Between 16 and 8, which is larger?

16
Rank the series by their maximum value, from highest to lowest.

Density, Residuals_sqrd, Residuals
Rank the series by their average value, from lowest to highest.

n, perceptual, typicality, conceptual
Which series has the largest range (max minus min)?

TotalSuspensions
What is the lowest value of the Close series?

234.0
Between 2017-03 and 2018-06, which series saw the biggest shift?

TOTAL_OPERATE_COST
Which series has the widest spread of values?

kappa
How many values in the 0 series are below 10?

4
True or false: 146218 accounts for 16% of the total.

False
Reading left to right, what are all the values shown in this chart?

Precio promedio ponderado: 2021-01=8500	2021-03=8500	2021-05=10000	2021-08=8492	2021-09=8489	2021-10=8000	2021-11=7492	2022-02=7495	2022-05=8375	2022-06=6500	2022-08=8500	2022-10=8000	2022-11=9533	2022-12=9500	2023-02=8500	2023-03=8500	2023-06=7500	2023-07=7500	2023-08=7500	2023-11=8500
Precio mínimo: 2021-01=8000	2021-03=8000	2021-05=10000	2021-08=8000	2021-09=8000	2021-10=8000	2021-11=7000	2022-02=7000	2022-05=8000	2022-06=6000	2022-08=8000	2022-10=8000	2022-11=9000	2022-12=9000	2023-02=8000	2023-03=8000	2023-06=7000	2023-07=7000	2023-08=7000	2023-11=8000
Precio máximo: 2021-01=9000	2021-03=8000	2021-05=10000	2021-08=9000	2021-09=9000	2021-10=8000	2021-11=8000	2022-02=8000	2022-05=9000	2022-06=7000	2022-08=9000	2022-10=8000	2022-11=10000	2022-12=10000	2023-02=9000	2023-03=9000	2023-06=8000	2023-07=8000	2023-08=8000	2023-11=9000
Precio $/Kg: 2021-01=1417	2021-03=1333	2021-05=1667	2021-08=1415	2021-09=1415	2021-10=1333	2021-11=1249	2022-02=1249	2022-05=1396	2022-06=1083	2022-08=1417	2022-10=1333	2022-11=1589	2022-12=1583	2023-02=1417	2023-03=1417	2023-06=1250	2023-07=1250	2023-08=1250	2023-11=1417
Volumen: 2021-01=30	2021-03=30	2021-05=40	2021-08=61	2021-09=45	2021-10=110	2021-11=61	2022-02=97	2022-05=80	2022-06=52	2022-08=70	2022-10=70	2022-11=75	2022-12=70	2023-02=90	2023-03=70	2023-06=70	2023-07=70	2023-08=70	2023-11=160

****************

Render every line of the items above as a Markdown table with two columns, Row and Line. Number the rows and leave out the blank lines.

| Row | Line |
|---|---|
| 1 | Between 16 and 8, which is larger? |
| 2 | 16 |
| 3 | Rank the series by their maximum value, from highest to lowest. |
| 4 | Density, Residuals_sqrd, Residuals |
| 5 | Rank the series by their average value, from lowest to highest. |
| 6 | n, perceptual, typicality, conceptual |
| 7 | Which series has the largest range (max minus min)? |
| 8 | TotalSuspensions |
| 9 | What is the lowest value of the Close series? |
| 10 | 234.0 |
| 11 | Between 2017-03 and 2018-06, which series saw the biggest shift? |
| 12 | TOTAL_OPERATE_COST |
| 13 | Which series has the widest spread of values? |
| 14 | kappa |
| 15 | How many values in the 0 series are below 10? |
| 16 | 4 |
| 17 | True or false: 146218 accounts for 16% of the total. |
| 18 | False |
| 19 | Reading left to right, what are all the values shown in this chart? |
| 20 | Precio promedio ponderado: 2021-01=8500	2021-03=8500	2021-05=10000	2021-08=8492	2021-09=8489	2021-10=8000	2021-11=7492	2022-02=7495	2022-05=8375	2022-06=6500	2022-08=8500	2022-10=8000	2022-11=9533	2022-12=9500	2023-02=8500	2023-03=8500	2023-06=7500	2023-07=7500	2023-08=7500	2023-11=8500 |
| 21 | Precio mínimo: 2021-01=8000	2021-03=8000	2021-05=10000	2021-08=8000	2021-09=8000	2021-10=8000	2021-11=7000	2022-02=7000	2022-05=8000	2022-06=6000	2022-08=8000	2022-10=8000	2022-11=9000	2022-12=9000	2023-02=8000	2023-03=8000	2023-06=7000	2023-07=7000	2023-08=7000	2023-11=8000 |
| 22 | Precio máximo: 2021-01=9000	2021-03=8000	2021-05=10000	2021-08=9000	2021-09=9000	2021-10=8000	2021-11=8000	2022-02=8000	2022-05=9000	2022-06=7000	2022-08=9000	2022-10=8000	2022-11=10000	2022-12=10000	2023-02=9000	2023-03=9000	2023-06=8000	2023-07=8000	2023-08=8000	2023-11=9000 |
| 23 | Precio $/Kg: 2021-01=1417	2021-03=1333	2021-05=1667	2021-08=1415	2021-09=1415	2021-10=1333	2021-11=1249	2022-02=1249	2022-05=1396	2022-06=1083	2022-08=1417	2022-10=1333	2022-11=1589	2022-12=1583	2023-02=1417	2023-03=1417	2023-06=1250	2023-07=1250	2023-08=1250	2023-11=1417 |
| 24 | Volumen: 2021-01=30	2021-03=30	2021-05=40	2021-08=61	2021-09=45	2021-10=110	2021-11=61	2022-02=97	2022-05=80	2022-06=52	2022-08=70	2022-10=70	2022-11=75	2022-12=70	2023-02=90	2023-03=70	2023-06=70	2023-07=70	2023-08=70	2023-11=160 |